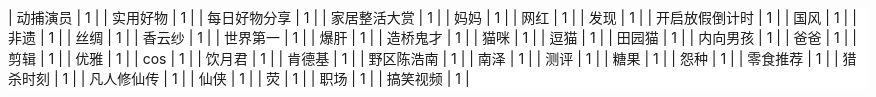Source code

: | 动捕演员 | 1 |
| 实用好物 | 1 |
| 每日好物分享 | 1 |
| 家居整活大赏 | 1 |
| 妈妈 | 1 |
| 网红 | 1 |
| 发现 | 1 |
| 开启放假倒计时 | 1 |
| 国风 | 1 |
| 非遗 | 1 |
| 丝绸 | 1 |
| 香云纱 | 1 |
| 世界第一 | 1 |
| 爆肝 | 1 |
| 造桥鬼才 | 1 |
| 猫咪 | 1 |
| 逗猫 | 1 |
| 田园猫 | 1 |
| 内向男孩 | 1 |
| 爸爸 | 1 |
| 剪辑 | 1 |
| 优雅 | 1 |
| cos | 1 |
| 饮月君 | 1 |
| 肯德基 | 1 |
| 野区陈浩南 | 1 |
| 南泽 | 1 |
| 测评 | 1 |
| 糖果 | 1 |
| 怨种 | 1 |
| 零食推荐 | 1 |
| 猎杀时刻 | 1 |
| 凡人修仙传 | 1 |
| 仙侠 | 1 |
| 荧 | 1 |
| 职场 | 1 |
| 搞笑视频 | 1 |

· · ·

■ **Task item**
Output the whole listing exactly. Pictures stay out.

■ **Answer**
Source code

: | 动捕演员 | 1 |
| 实用好物 | 1 |
| 每日好物分享 | 1 |
| 家居整活大赏 | 1 |
| 妈妈 | 1 |
| 网红 | 1 |
| 发现 | 1 |
| 开启放假倒计时 | 1 |
| 国风 | 1 |
| 非遗 | 1 |
| 丝绸 | 1 |
| 香云纱 | 1 |
| 世界第一 | 1 |
| 爆肝 | 1 |
| 造桥鬼才 | 1 |
| 猫咪 | 1 |
| 逗猫 | 1 |
| 田园猫 | 1 |
| 内向男孩 | 1 |
| 爸爸 | 1 |
| 剪辑 | 1 |
| 优雅 | 1 |
| cos | 1 |
| 饮月君 | 1 |
| 肯德基 | 1 |
| 野区陈浩南 | 1 |
| 南泽 | 1 |
| 测评 | 1 |
| 糖果 | 1 |
| 怨种 | 1 |
| 零食推荐 | 1 |
| 猎杀时刻 | 1 |
| 凡人修仙传 | 1 |
| 仙侠 | 1 |
| 荧 | 1 |
| 职场 | 1 |
| 搞笑视频 | 1 |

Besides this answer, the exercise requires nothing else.